AIM OF THE EXERCISE => Copy each line below that has "Services".

═══ DATASET CONTENT ═══

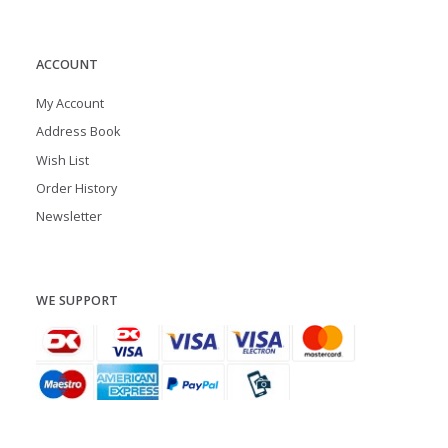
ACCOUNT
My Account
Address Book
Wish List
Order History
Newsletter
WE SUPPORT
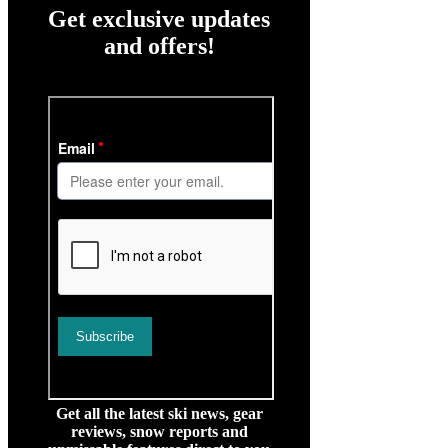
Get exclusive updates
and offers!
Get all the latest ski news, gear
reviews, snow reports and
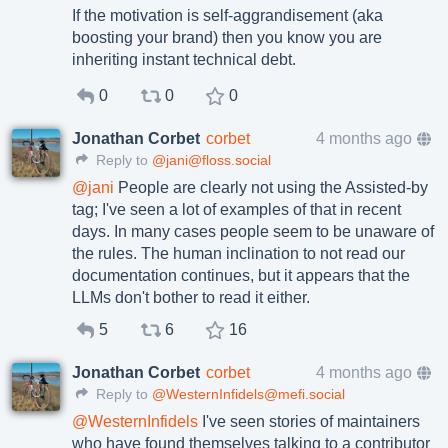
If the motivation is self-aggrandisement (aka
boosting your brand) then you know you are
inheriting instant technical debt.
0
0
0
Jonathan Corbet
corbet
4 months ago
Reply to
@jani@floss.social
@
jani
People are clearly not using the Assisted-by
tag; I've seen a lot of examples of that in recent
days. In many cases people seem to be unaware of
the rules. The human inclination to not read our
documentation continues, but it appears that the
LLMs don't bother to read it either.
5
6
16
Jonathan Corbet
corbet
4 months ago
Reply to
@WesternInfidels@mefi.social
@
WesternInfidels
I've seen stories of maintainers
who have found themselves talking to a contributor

═══
═══ DATASET CONTENT ═══

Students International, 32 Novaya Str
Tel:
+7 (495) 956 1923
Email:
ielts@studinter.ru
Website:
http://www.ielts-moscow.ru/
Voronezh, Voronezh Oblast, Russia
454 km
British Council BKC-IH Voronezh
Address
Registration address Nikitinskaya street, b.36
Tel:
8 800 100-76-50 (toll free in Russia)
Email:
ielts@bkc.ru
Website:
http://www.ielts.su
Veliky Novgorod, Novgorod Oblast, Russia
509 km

═══
═══ DATASET CONTENT ═══

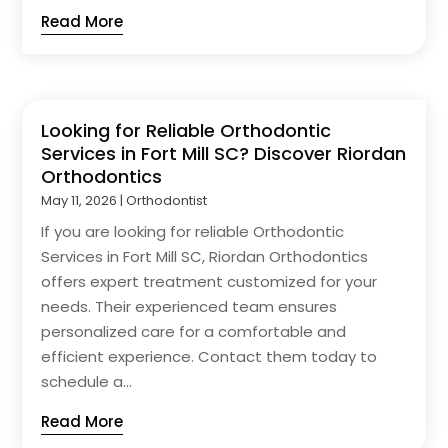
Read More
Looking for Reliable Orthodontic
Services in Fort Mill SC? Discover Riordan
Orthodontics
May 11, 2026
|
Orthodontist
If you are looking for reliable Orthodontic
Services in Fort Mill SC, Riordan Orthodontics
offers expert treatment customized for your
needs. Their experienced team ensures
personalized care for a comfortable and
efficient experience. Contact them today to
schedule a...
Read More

═══

TASK ANSWER =>
Services in Fort Mill SC? Discover Riordan
Services in Fort Mill SC, Riordan Orthodontics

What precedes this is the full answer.